Monday, April 26, 2010

Interview with the author of a new book for translators


There is a new book for all us working as freelance translators. The authors are Judy and Dagmar Jenner, and the book is "The Entrepreneurial Linguist: The Business School Approach to Freelance Translation". Judy Jenner has graciously granted me a "blog interview" for the new book.

1. Please give a brief introduction of yourself

I am a Spanish and German translator and community and health care interpreter in Las Vegas, NV. I was born in Austria and grew up in Mexico City. I came to the US as a teenager to play tennis for an American university and first started my translation career in 1998. I hold an MBA in Marketing from the University of Nevada Las Vegas (summa cum laude, for what it’s worth), and I run a boutique languages services business with my twin sister. It’s aptly named Twin Translations.

2. What is an entrepreneurial linguist?

Basically, a linguist who understands that you have to be an entrepreneur first if you want to run your own business and who has the tools to operate a profitable small business.

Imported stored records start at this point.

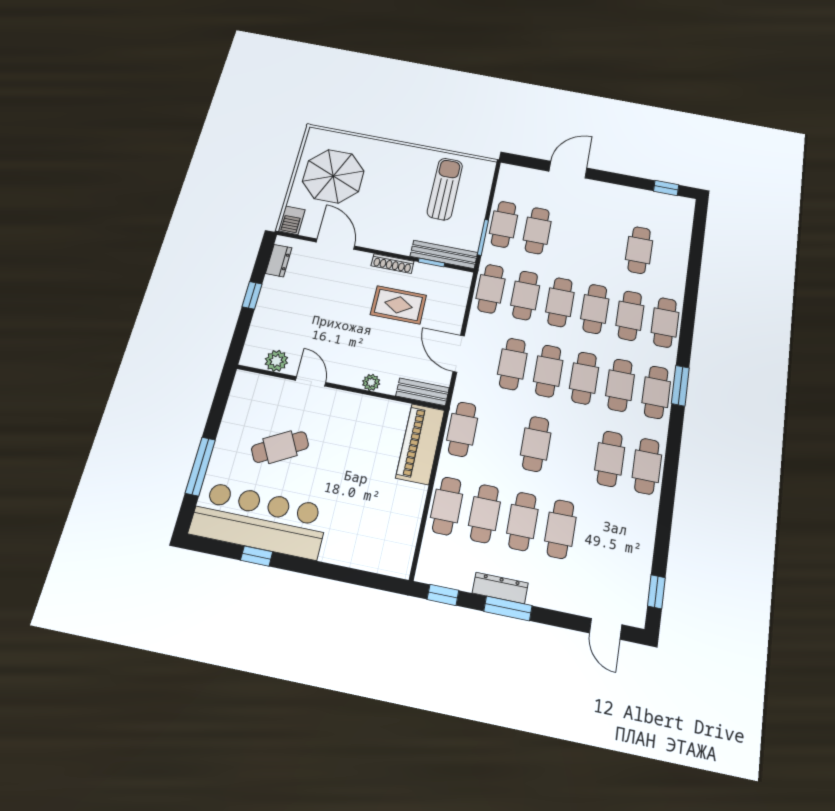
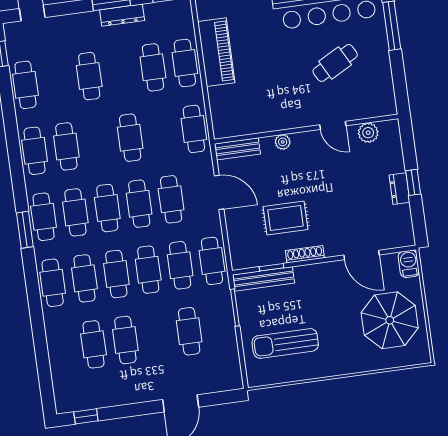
sun lounger: (445, 189) -> (285, 343), turned 90
cafe table: (504, 224) -> (125, 340), moved
dresser: (279, 261) -> (399, 189), moved
piano: (420, 444) -> (216, 52), moved
cafe table: (522, 521) -> (25, 85), moved

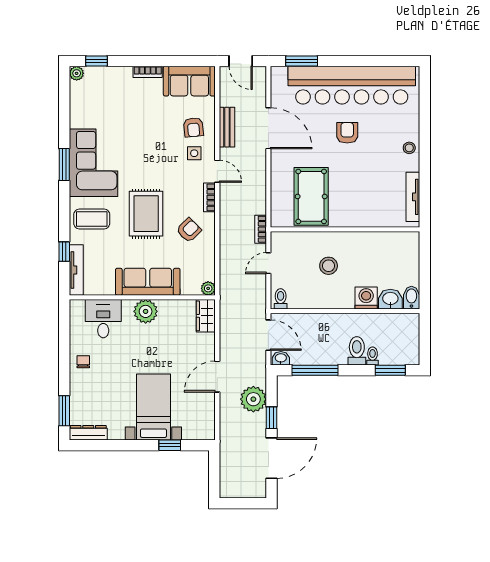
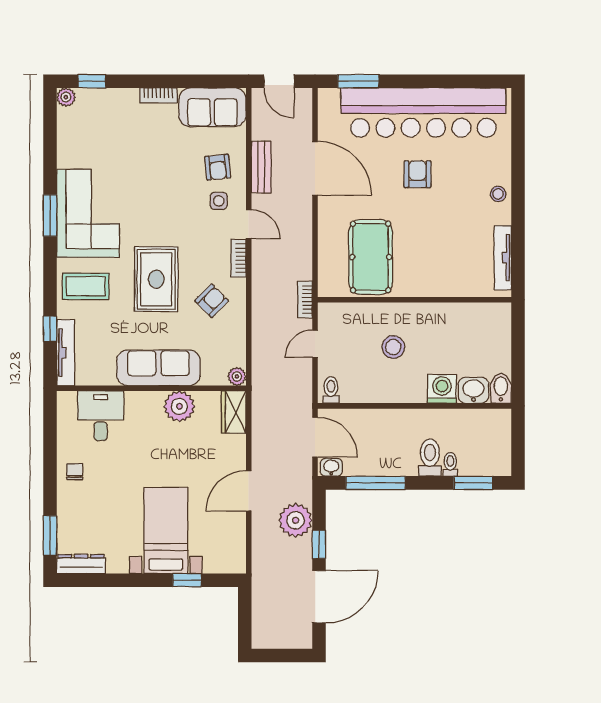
plant: (146, 311) -> (179, 406), moved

3. What is the book about?

It will give aspiring entrepreneurial linguists lots of advice, starting with the paradigm shift from “just” linguist (as if that weren’t enough!). The chapters focus on marketing, social media and web 2.0, accounting and organization, negotiating, entrepreneurship, business development, etc. The entire book revolves around working with direct customers, as many colleagues want to shift from working with agencies to working with direct clients, which is what we due exclusively. The book is intended for both beginning and advanced linguists in all language combinations.

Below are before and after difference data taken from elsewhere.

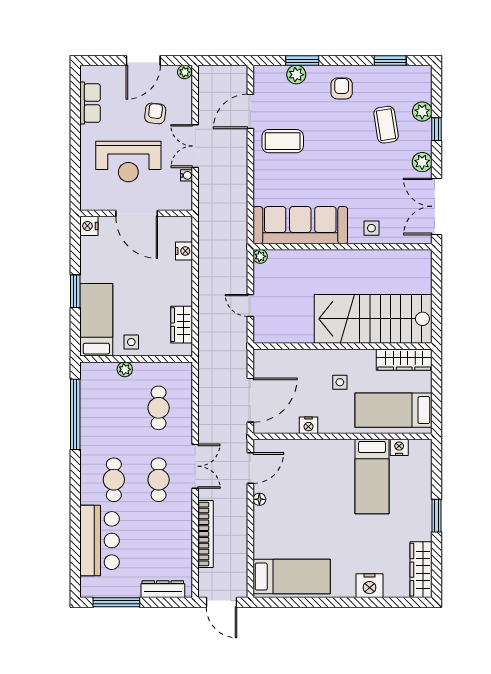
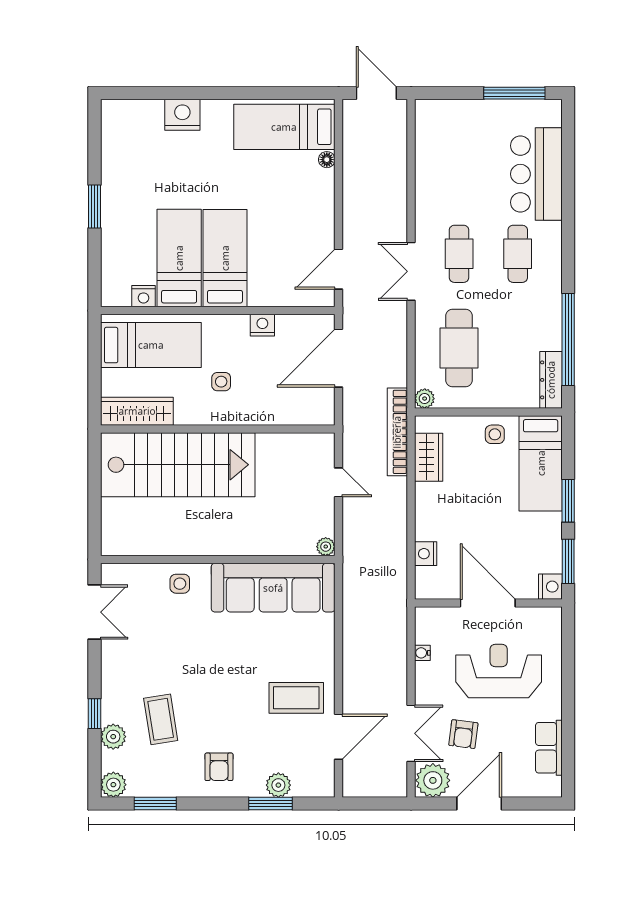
plant: (185, 72) -> (433, 780), width x1.88, depth x1.88
double door: (195, 146) -> (411, 733), moved
plant: (422, 162) -> (113, 785), moved
double door: (436, 206) -> (95, 612), width x0.73
window: (75, 245) -> (568, 561), added
plant: (125, 369) -> (425, 399), moved
cafe table: (159, 408) -> (459, 348), width x1.37, depth x1.35
bed: (337, 476) -> (225, 258), added
floor lamp: (259, 499) -> (327, 160), moved
bookcase: (206, 534) -> (397, 432), moved
wardrobe: (421, 570) -> (115, 136), removed
dresser: (163, 589) -> (551, 380), moved, turned 90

4. What made you want to write this book?

It’s all my dear friend Corinne McKay’s “fault.” Her outstanding book,
“How to Succeed as a Freelance Translator” on how to start your own translation business is really the only book that I know that offers insight into the practical side of translation. During a trip to Boulder, CO, where Corinne lives, she encouraged me to write a book, and after much initial resistance, here we are.

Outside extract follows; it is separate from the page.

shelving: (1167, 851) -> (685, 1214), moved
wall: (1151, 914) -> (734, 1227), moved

5. How long did it take to write it?

Roughly a year, I would work on it during the weekends and whenever I had a quiet moment. We had three editors, one layout designer, two writers (my twin sister Dagmar Jenner was the other one), one very talented cartoonist (
Alejandro Moreno-Ramos), hundreds of drafts, dozens of revisions, and a six-month struggle until we found a cover design we liked.

6. What recommendations would you have for someone who would like to write a book?

Find a good team! Creating a solid book is a team effort, and I couldn’t have done it without the half dozen people who were directly involved in the process. The main thing I learned during the last few months is that at some point, you have to let the book go – there’s no such thing as perfection, so instead of obsessing over it until 2012, we decided to publish it with our multiple editors’ blessing. I am a bit of a perfectionist by nature, so letting it go was a difficult.

7. What are you going to do next?

I will be speaking at the
CHICATA conference in Chicago on May 1, and at the ATA/DVTA Finance Seminar in Philadelphia on May 2. After that, I am off to Europe to visit friends and family and to speak at conferences in four countries: the Netherlands, Germany, Austria, and the Czech Republic. And there will be a five-day vacation, too!

Thank you Judy and have a great conference in Chicago and a wonderful trip to Europe!